Nigerian investigative journalist Fisayo Soyombo in a Facebook post attributed the deaths and sluggish COVID-19 response in Kano to the “collapse” of three agencies after their personnel tested positive to coronavirus, including the testing laboratory, the team responsible for retrieving patients and the state committee on COVID-19.

Soyombo wrote that the situation was further aggravated because “the state government played needless politics” by initially declining the offer by the Federal Ministry of Health to take over the COVID-19 response. 

The KNSG also rejected a donation of a hospital as an isolation centre due to political rivalry.

Former Kano State Governor Rabiu Kwankwaso had on April 20 donated the 60-bed Amana Hospital in Kano, owned by his foundation, to the state government as a coronavirus isolation center, but the government denied receiving any such donation. 

There has been a political war of attrition between former governor Kwankwaso and his erstwhile then-deputy Ganduje (now governor) since 2015. 

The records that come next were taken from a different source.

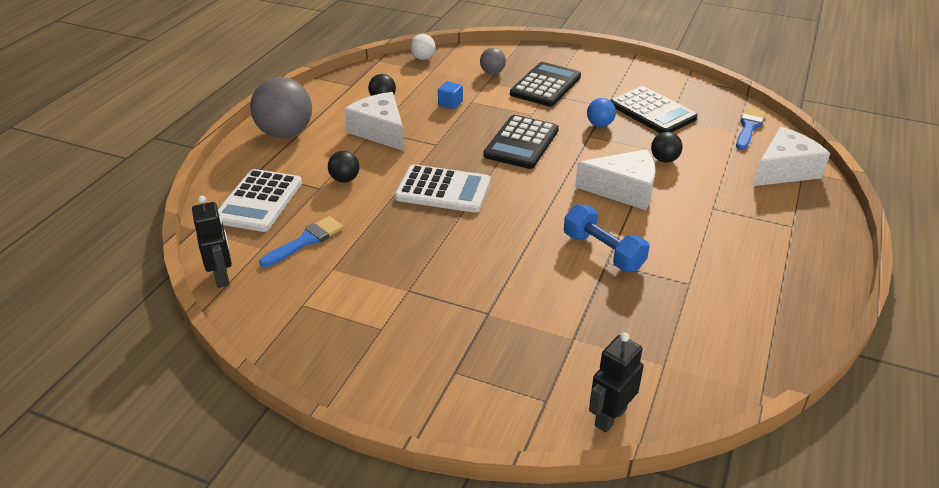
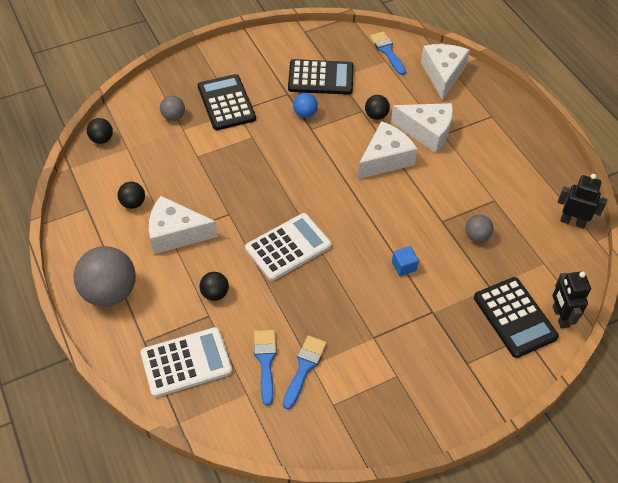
camera: 50 degrees left, 15 degrees up
(222, 276) = (257, 436): black robot -> black robot (572, 222)
(259, 201) = (186, 362): white calculator -> white calculator turned 75 degrees counterclockwise
(324, 266) = (304, 368): none -> blue brush
(423, 58) = (102, 139): white ball -> black ball
(450, 103) = (186, 169): blue cube -> blue cube (404, 266)
(521, 143) = (280, 168): black calculator -> black calculator (514, 317)
(603, 251) = (431, 215): blue dumbbell -> none
(623, 295) = (477, 236): none -> grey ball
(698, 197) = (427, 132): none -> white cheese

Improper death documentation and certification

Kano is predominantly Muslim, with existing tensions between science and religion that can sometimes affect the government's handling of burials and death certification. 

Conducting autopsies is a sensitive issue in Kano because “a lot of things in science and medicine are not accepted by all,” said Dr. Sanusi Bala in an interview with Punch newspaper. Bala, head of Kano State chapter of the Nigerian Medical Association, said that autopsies could not be carried out without express consent from relatives of the deceased. 

Mubarak Bala, a self-proclaimed atheist and activist from Kano, also observed in a Facebook post that the lack of birth and death certifications and the inability of health officials to conduct autopsies also had an impact on mass deaths in Kano State. 

Screenshot of Mubarak Bala’s Facebook post [Sunday, April 26, 2020, 1.24 pm]

Instead, KNSG conducted a “verbal autopsy” on April 28 to investigate the cause of the deaths. A verbal autopsy is an epidemiological method that uses techniques developed by the World Health Organization to examine the cause of death in populations lacking proper documentation systems. 

The result of the verbal autopsy conducted by three doctors in Kano, Maryam Nasir, Zainab Mahmoud and Khadija Rufai, was frightening. Within 48 hours, the researchers discovered “183 deaths in Kano metropolis that occurred between 18 to 25 April 2020.” The symptoms, “a trend of febrile and respiratory illness that progresses to death within one to two weeks,” were consistent with COVID-19.  

Dr. Osagie Ehanire's admission in June — linking the Kano deaths with the coronavirus — finally confirmed information that had already been circulating in Nigeria’s digital public square since April.